What you are asked to do:
Retype the records in full, and please keep the pictures out of the copy.

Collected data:
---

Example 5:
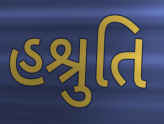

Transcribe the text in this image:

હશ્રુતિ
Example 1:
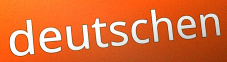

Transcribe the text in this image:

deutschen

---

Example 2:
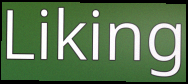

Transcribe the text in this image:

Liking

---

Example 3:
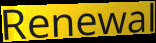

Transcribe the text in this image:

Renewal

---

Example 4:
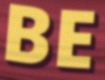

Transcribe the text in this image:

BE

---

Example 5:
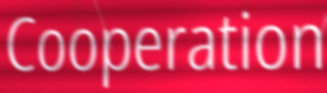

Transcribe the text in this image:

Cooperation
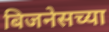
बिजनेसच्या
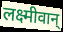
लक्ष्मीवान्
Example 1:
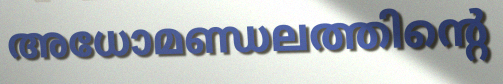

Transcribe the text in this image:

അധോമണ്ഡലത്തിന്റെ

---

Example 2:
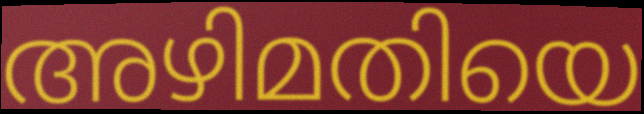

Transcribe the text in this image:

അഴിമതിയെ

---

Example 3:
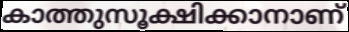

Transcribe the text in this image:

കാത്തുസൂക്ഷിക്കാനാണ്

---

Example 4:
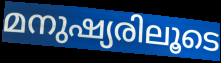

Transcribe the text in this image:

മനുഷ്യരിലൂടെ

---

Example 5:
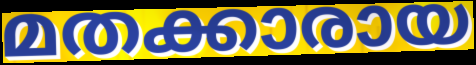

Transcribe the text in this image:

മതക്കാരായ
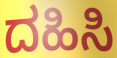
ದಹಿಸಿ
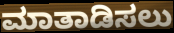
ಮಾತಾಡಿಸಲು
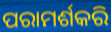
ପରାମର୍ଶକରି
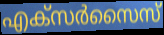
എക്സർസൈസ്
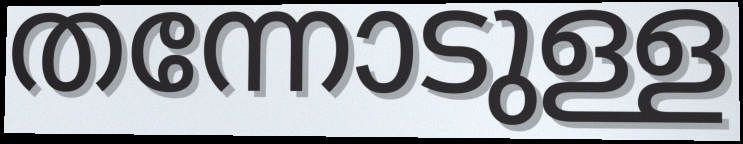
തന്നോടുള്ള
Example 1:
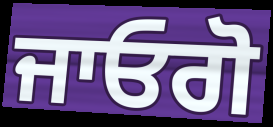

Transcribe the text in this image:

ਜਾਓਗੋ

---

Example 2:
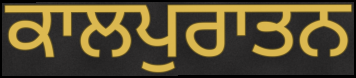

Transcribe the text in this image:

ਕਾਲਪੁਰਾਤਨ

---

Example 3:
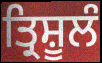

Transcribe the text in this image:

Solution:
---

Example 5:

Transcribe the text in this image:

હશ્રુતિ
Example 1:

Transcribe the text in this image:

deutschen

---

Example 2:

Transcribe the text in this image:

Liking

---

Example 3:

Transcribe the text in this image:

Renewal

---

Example 4:

Transcribe the text in this image:

BE

---

Example 5:

Transcribe the text in this image:

Cooperation
बिजनेसच्या
लक्ष्मीवान्
Example 1:

Transcribe the text in this image:

അധോമണ്ഡലത്തിന്റെ

---

Example 2:

Transcribe the text in this image:

അഴിമതിയെ

---

Example 3:

Transcribe the text in this image:

കാത്തുസൂക്ഷിക്കാനാണ്

---

Example 4:

Transcribe the text in this image:

മനുഷ്യരിലൂടെ

---

Example 5:

Transcribe the text in this image:

മതക്കാരായ
ದಹಿಸಿ
ಮಾತಾಡಿಸಲು
ପରାମର୍ଶକରି
എക്സർസൈസ്
തന്നോടുള്ള
Example 1:

Transcribe the text in this image:

ਜਾਓਗੋ

---

Example 2:

Transcribe the text in this image:

ਕਾਲਪੁਰਾਤਨ

---

Example 3:

Transcribe the text in this image:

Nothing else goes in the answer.